Regarding regulation as an intervention and using the CFIR as a framework offered some useful insights into the structures and processes that produce compliance. The uneven distribution of determinants across the five CFIR domains demonstrates that the literature included in this review tends to draw on objectivist approaches.
There were only a small number of studies in this review that were qualitative and could be described as using an interpretive approach to understand compliance determinants. While such studies exist in other fields of regulation and compliance research, they are relatively absent in the context of health and social care and represent a gap in the literature.
Supporting information
S1 Table. Search terms used on electronic databases.
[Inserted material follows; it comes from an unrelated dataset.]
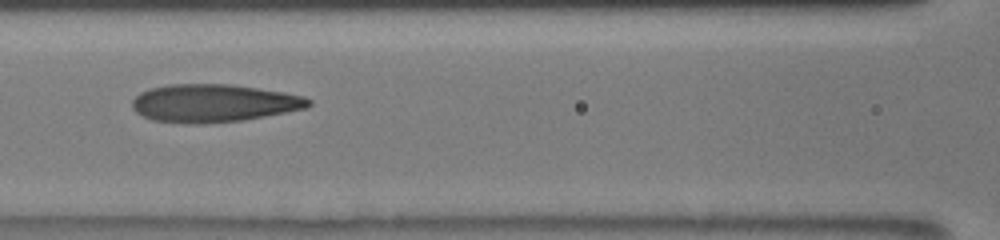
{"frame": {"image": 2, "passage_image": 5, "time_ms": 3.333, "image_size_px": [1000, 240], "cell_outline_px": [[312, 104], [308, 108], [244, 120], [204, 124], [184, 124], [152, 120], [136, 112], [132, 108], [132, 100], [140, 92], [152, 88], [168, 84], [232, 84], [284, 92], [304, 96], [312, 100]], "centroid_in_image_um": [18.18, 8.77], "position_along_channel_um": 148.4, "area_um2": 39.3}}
https://doi.org/10.1371/journal.pone.0278007.s002
(DOCX)
S1 File. Quality assessment of included studies.
https://doi.org/10.1371/journal.pone.0278007.s004
(XLSX)
S1 Text. Author reflections on using the CFIR.
https://doi.org/10.1371/journal.pone.0278007.s005
(DOCX)
Acknowledgments
The authors wish to acknowledge the valuable contribution of Fiona Barry, University College Cork, Ireland in contributing to the quality assessment component of this systematic review.